Dos casos al respecto, son Chile y Brasil. Las fuerzas políticas chilenas de izquierda y derecha, protagonizaron un proceso de concertación histórico en el mundo que trajo consigo nuevamente la democracia en 1989, con Patricio Aylwin como líder del primer período de gobierno democrático; esto, posterior al derrumbe del régimen militarista de Augusto Pinochet, que perduró por diecisiete largos años. Los acuerdos logrados por las fuerzas políticas chilenas a partir de allí, promovieron el ascenso de la primera mujer a la primera magistratura en 2006. Durante este período, los precios del cobre (primer producto de exportación del país austral) se elevaron en el mercado mundial; lo cual, logró crear un fondo de reservas para los períodos difíciles.
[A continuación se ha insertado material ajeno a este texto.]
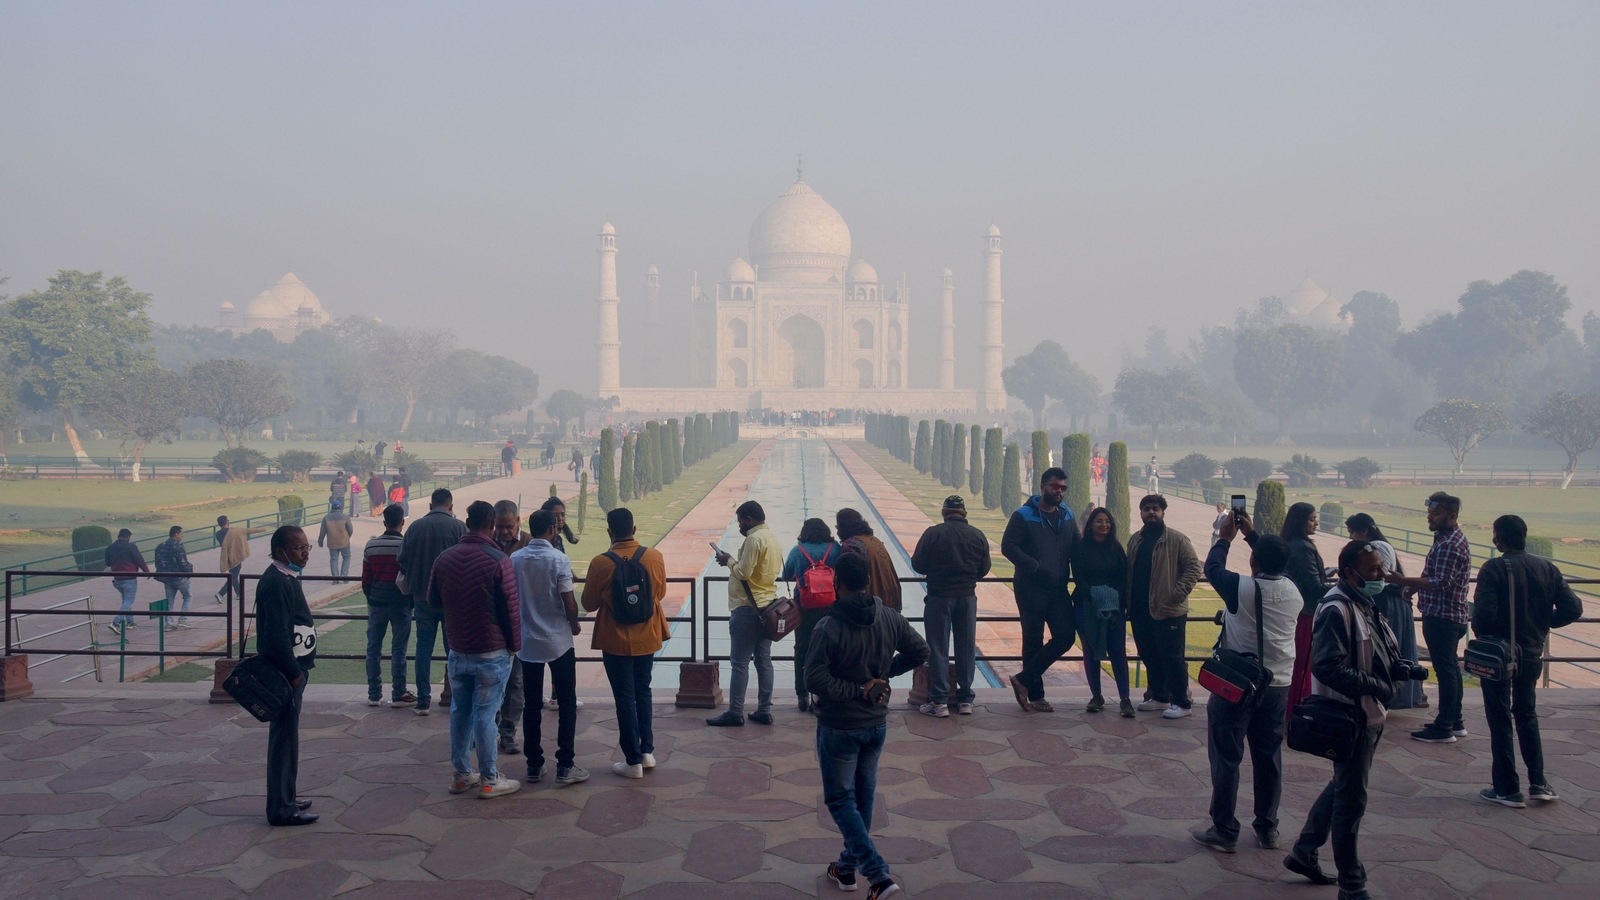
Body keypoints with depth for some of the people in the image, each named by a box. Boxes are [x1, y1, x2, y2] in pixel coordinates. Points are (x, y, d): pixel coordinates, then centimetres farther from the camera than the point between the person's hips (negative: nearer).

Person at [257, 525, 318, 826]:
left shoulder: (286, 578, 12)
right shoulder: (276, 583, -20)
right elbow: (277, 635, -25)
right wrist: (293, 673, -20)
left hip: (291, 669, 10)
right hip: (285, 673, -10)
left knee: (286, 736, 17)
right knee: (284, 738, -4)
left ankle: (285, 797, 28)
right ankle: (281, 808, 3)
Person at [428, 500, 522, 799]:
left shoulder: (444, 559, -1)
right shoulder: (498, 561, -17)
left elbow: (433, 601, 12)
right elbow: (511, 609, -12)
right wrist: (514, 645, 1)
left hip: (457, 651, 5)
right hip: (491, 653, -5)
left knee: (459, 712, 14)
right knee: (485, 715, 1)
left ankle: (461, 775, 24)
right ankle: (489, 780, 11)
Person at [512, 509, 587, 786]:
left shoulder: (514, 559, -1)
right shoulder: (558, 559, -13)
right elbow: (568, 601, -13)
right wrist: (574, 625, 4)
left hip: (527, 641, 4)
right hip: (558, 640, -4)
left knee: (531, 704, 10)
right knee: (566, 703, 5)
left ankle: (534, 765, 14)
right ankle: (564, 766, 3)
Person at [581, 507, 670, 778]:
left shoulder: (600, 563, -17)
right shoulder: (654, 557, -8)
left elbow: (589, 604, -5)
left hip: (616, 641, -3)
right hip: (647, 637, 4)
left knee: (625, 698, 5)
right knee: (642, 692, 20)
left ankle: (633, 760, 9)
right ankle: (647, 751, 23)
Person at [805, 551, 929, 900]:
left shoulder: (830, 627, -21)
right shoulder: (890, 618, -4)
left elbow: (814, 680, -24)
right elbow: (920, 651, 6)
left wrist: (856, 690, -15)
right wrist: (885, 672, 7)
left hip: (839, 727, -5)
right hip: (877, 724, 6)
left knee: (840, 800, 4)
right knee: (863, 796, 19)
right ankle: (848, 866, 32)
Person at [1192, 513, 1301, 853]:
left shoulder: (1243, 589, -17)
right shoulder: (1293, 591, -2)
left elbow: (1212, 569, 1)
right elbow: (1275, 565, 19)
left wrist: (1225, 538, 16)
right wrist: (1252, 534, 25)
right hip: (1278, 685, 5)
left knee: (1226, 758, 2)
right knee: (1269, 758, 14)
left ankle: (1224, 831, 7)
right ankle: (1268, 829, 22)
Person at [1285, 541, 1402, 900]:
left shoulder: (1363, 605, 11)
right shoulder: (1336, 609, -20)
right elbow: (1327, 668, -28)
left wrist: (1398, 668, 2)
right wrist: (1378, 686, -25)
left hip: (1368, 713, 10)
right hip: (1349, 717, -10)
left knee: (1342, 788, 21)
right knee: (1351, 799, 1)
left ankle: (1303, 852, 35)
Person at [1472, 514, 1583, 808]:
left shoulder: (1494, 569, -17)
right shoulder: (1547, 569, 0)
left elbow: (1484, 613, -26)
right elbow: (1573, 608, -5)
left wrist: (1481, 634, -5)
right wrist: (1543, 623, 10)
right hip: (1531, 654, 5)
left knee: (1500, 721, 5)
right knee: (1527, 715, 21)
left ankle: (1507, 789, 9)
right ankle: (1538, 783, 19)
Estas reservas -muy bien planificadas-, fueron utilizadas posteriormente por el gobierno chileno para palear la crisis mundial (2008), que golpeó la estructura económica de todos los países, dejando secuelas difíciles de superar en países como España, Italia, Grecia o Alemania.
El caso brasileño, tiene a Fernando Henrique Cardoso como el protagonista de un gobierno que sentó las bases de una estructura económica sólida, al disminuir la inflación considerablemente a través del denominado Plan Real cuando se desempeñó como ministro de hacienda durante el gobierno de Itamar Franco (1992-1995). Este plan, consistió en una serie de reformas que abarcaron la modernización de los sistemas de salud y educación, la reducción del aparato burocrático estatal para disminuir el déficit presupuestario, la privatización de empresas estatales, la reforma del sistema de jubilaciones y el mejoramiento de la infraestructura. Tras haber alcanzado la presidencia en 1995, Cardoso continúa el proceso de transformación, en base a la articulación de acuerdos con los distintos sectores de la sociedad.
Estos dos procesos nacionales, presentan un elemento común: el acuerdo entre factores políticos. Aquí, los acuerdos logrados por las fuerzas políticas parecen convertirse en las mejores estrategias de concertación para la trasformación de las naciones. Estas fuerzas, se montaron en una visión alternativa de país, al utilizar la política, como una herramienta para la organización y para la dirección de condiciones y recursos. Esta visión, fue la que los llevó a la constitución del Mercado Común del Sur (Mercosur/1991). Es así, como cuatro países (Argentina, Brasil, Uruguay y Paraguay), utilizan la estrategia de visión alternativa, para mejorar sus economías en beneficio de la población; y como acción, para el fortalecimiento de las fuerzas políticas integradas sobre esos acuerdos. Obsérvese en estos dos casos, la importancia vital de los acuerdos entre las organizaciones políticas, los cuales generan estabilidad y un clima favorable para la evolución de los planes económicos y sociales (sector público y privado); practicándose de esta manera la formula de:
EP= DE
EP: Estabilidad política
DE: Desarrollo Económico
¿Esto es tan difícil de entender para nosotros los venezolanos?.